Protein Family Databases Introduction

Proteins can be classified according to their evolutionary, structural, or functional relationships. A protein in the context of its family is much more informative than the single protein itself. For example, residues conserved across the family often indicate special functional roles. Two proteins classified in the same functional family may suggest that they share similar structures, even when their sequences do not have significant similarity.

There is no unique way to classify proteins into families. Boundaries between different families may be subjective. The choice of classification system depends in part on the problem; in general, the authors suggest looking into classification systems from different databases and comparing them. Three types of classification methods are widely adopted, based upon the similarity of sequence, structure, or function. Sequence-based methods are applicable to any proteins whose sequences are known, while structure-based methods are limited to the proteins of known structures, and function-based methods depend on the functions of proteins being annotated.

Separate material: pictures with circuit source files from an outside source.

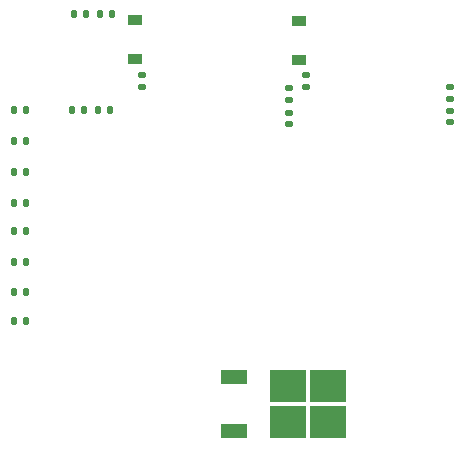
<source format=gtp>
G04 #@! TF.GenerationSoftware,KiCad,Pcbnew,(6.0.5)*
G04 #@! TF.CreationDate,2022-06-14T17:18:27+02:00*
G04 #@! TF.ProjectId,midiperformer,6d696469-7065-4726-966f-726d65722e6b,rev?*
G04 #@! TF.SameCoordinates,Original*
G04 #@! TF.FileFunction,Paste,Top*
G04 #@! TF.FilePolarity,Positive*
%FSLAX46Y46*%
G04 Gerber Fmt 4.6, Leading zero omitted, Abs format (unit mm)*
G04 Created by KiCad (PCBNEW (6.0.5)) date 2022-06-14 17:18:27*
%MOMM*%
%LPD*%
G01*
G04 APERTURE LIST*
G04 Aperture macros list*
%AMRoundRect*
0 Rectangle with rounded corners*
0 $1 Rounding radius*
0 $2 $3 $4 $5 $6 $7 $8 $9 X,Y pos of 4 corners*
0 Add a 4 corners polygon primitive as box body*
4,1,4,$2,$3,$4,$5,$6,$7,$8,$9,$2,$3,0*
0 Add four circle primitives for the rounded corners*
1,1,$1+$1,$2,$3*
1,1,$1+$1,$4,$5*
1,1,$1+$1,$6,$7*
1,1,$1+$1,$8,$9*
0 Add four rect primitives between the rounded corners*
20,1,$1+$1,$2,$3,$4,$5,0*
20,1,$1+$1,$4,$5,$6,$7,0*
20,1,$1+$1,$6,$7,$8,$9,0*
20,1,$1+$1,$8,$9,$2,$3,0*%
G04 Aperture macros list end*
%ADD10RoundRect,0.135000X0.135000X0.185000X-0.135000X0.185000X-0.135000X-0.185000X0.135000X-0.185000X0*%
%ADD11R,1.200000X0.900000*%
%ADD12RoundRect,0.135000X-0.185000X0.135000X-0.185000X-0.135000X0.185000X-0.135000X0.185000X0.135000X0*%
%ADD13RoundRect,0.135000X0.185000X-0.135000X0.185000X0.135000X-0.185000X0.135000X-0.185000X-0.135000X0*%
%ADD14RoundRect,0.140000X-0.170000X0.140000X-0.170000X-0.140000X0.170000X-0.140000X0.170000X0.140000X0*%
%ADD15R,3.050000X2.750000*%
%ADD16R,2.200000X1.200000*%
G04 APERTURE END LIST*
D10*
X214460000Y-62600000D03*
X213440000Y-62600000D03*
X207210001Y-86140000D03*
X206190001Y-86140000D03*
X207210001Y-88540000D03*
X206190001Y-88540000D03*
D11*
X216437745Y-66392256D03*
X216437745Y-63092256D03*
D12*
X243080000Y-68760000D03*
X243080000Y-69780000D03*
D13*
X217037745Y-68742256D03*
X217037745Y-67722256D03*
D10*
X212065000Y-70675000D03*
X211045000Y-70675000D03*
X214265000Y-70675000D03*
X213245000Y-70675000D03*
D13*
X230880000Y-68780000D03*
X230880000Y-67760000D03*
D10*
X207210001Y-70740000D03*
X206190001Y-70740000D03*
D14*
X229437745Y-70952256D03*
X229437745Y-71912256D03*
D10*
X207210001Y-75940000D03*
X206190001Y-75940000D03*
X212260000Y-62600000D03*
X211240000Y-62600000D03*
X207210001Y-73340000D03*
X206190001Y-73340000D03*
D11*
X230280000Y-66430000D03*
X230280000Y-63130000D03*
D15*
X229400000Y-94075000D03*
X229400000Y-97125000D03*
X232750000Y-97125000D03*
X232750000Y-94075000D03*
D16*
X224775000Y-93320000D03*
X224775000Y-97880000D03*
D10*
X207210001Y-78540000D03*
X206190001Y-78540000D03*
D14*
X243080000Y-70780000D03*
X243080000Y-71740000D03*
D10*
X207210001Y-80940000D03*
X206190001Y-80940000D03*
X207210001Y-83540000D03*
X206190001Y-83540000D03*
D12*
X229437745Y-68832256D03*
X229437745Y-69852256D03*
M02*

</source>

Sequence- and structure-based classifications can be automated and are scalable to high-throughput data, whereas function-based classification is typically carried out manually. Structure- and function-based methods are more reliable, while sequence-based methods may result in a false positive result when sequence similarity is weak (i.e., two proteins are classified into one family by chance rather than by any biological significance). In addition, since protein structure and function are better conserved than sequence, two proteins having similar structures or similar functions may not be identified through sequence-based methods.